SIMPLE.....if its too scary do this,,,,
*www.gamespot.com/pc/action/doom3/hints.html
   or 
*www.wogaming.com/cheatshints/18798.html

 Follow the steps ...will spoil bit of a game for yor but anyway you will complete it ...and its really worth playing it even in cheat modes than quiting it all together...anyway for people who really want to enjoy any game dont ever play with Cheats...


----------



## [deXter] (Nov 6, 2004)

Well if its too scary for you- then DONT go on with this! 

I can understand perfectly well what you are going through. I felt the same way when for the first time in my life I played the worlds first 3D game, Wolf 3D (dos)! I mean, uptil then I was so used to 2D games like prince, dave and all, but then when Wolf 3D came out- woah, I tried many times but I always used to get scared- In the end, I gave up and never played wolf 3d ever again (or just level1)

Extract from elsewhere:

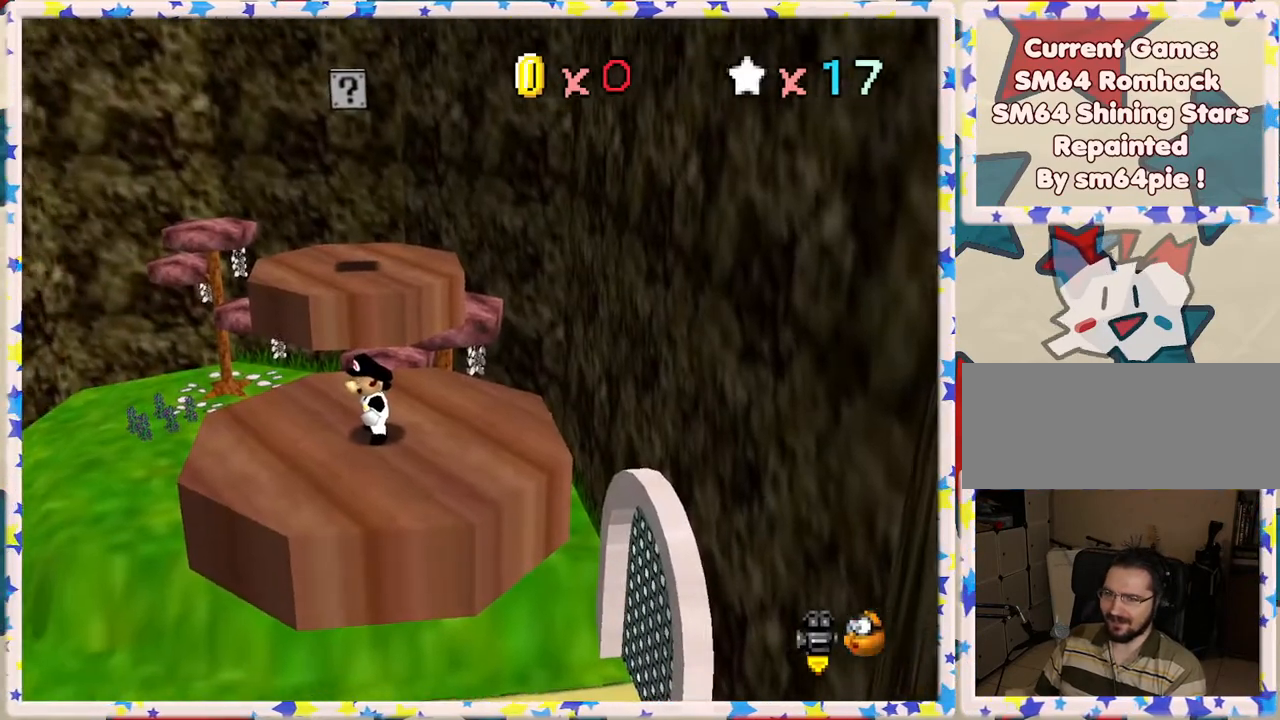
{"buttons": [], "left_stick": "up", "events": [[117, "left_stick", "up-left"], [250, "left_stick", "up"]]}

*img.photobucket.com/albums/v189/dextersgenius/signature1.gif


----------



## ishaan (Nov 6, 2004)

y dont u play wid all d lights on in da room...and wile listeneing 2 sum nice music wid headfonz and if u g2 a TV in da same room switch it on and keep it somewhere where u can just flick ur eyes from da monitor 2 da tv without moving much...or put a mirror or something and put on  something like FTV or if ur not into dat den sum music channel or sumthing

u wont get scared now but u mite not play dat well now also


----------



## vysakh (Nov 6, 2004)

you should do this 
1 play at midnight  (ie when everyone is asleep and there is no noise)
2 put the volume of the speakers to the maximum
3 sit on a stool
PS this should be done after seeing a ghost film
do this once and then u will never be frightened


----------



## Prashray (Nov 6, 2004)

I play the Demo at night but it was not much scary.
Though it was a llittle bit.


----------



## tarey_g (Nov 7, 2004)

face ur fears buddy, play it after 12:30 in night with all the lights turned off... a cool headphone for the real sound effects, totally alone in the room as i did


----------



## pradeep_chauhan (Nov 7, 2004)

why play it in the first place? its not mandatory, like breathing to stay alive.


----------



## adithyagenius (Nov 7, 2004)

NikhilVerma said:
			
		

> Play it while (Edited - [deXter])
> Or just mute the sound coz sound is the only scary part...
> 
> That's the best suggestion I can give you...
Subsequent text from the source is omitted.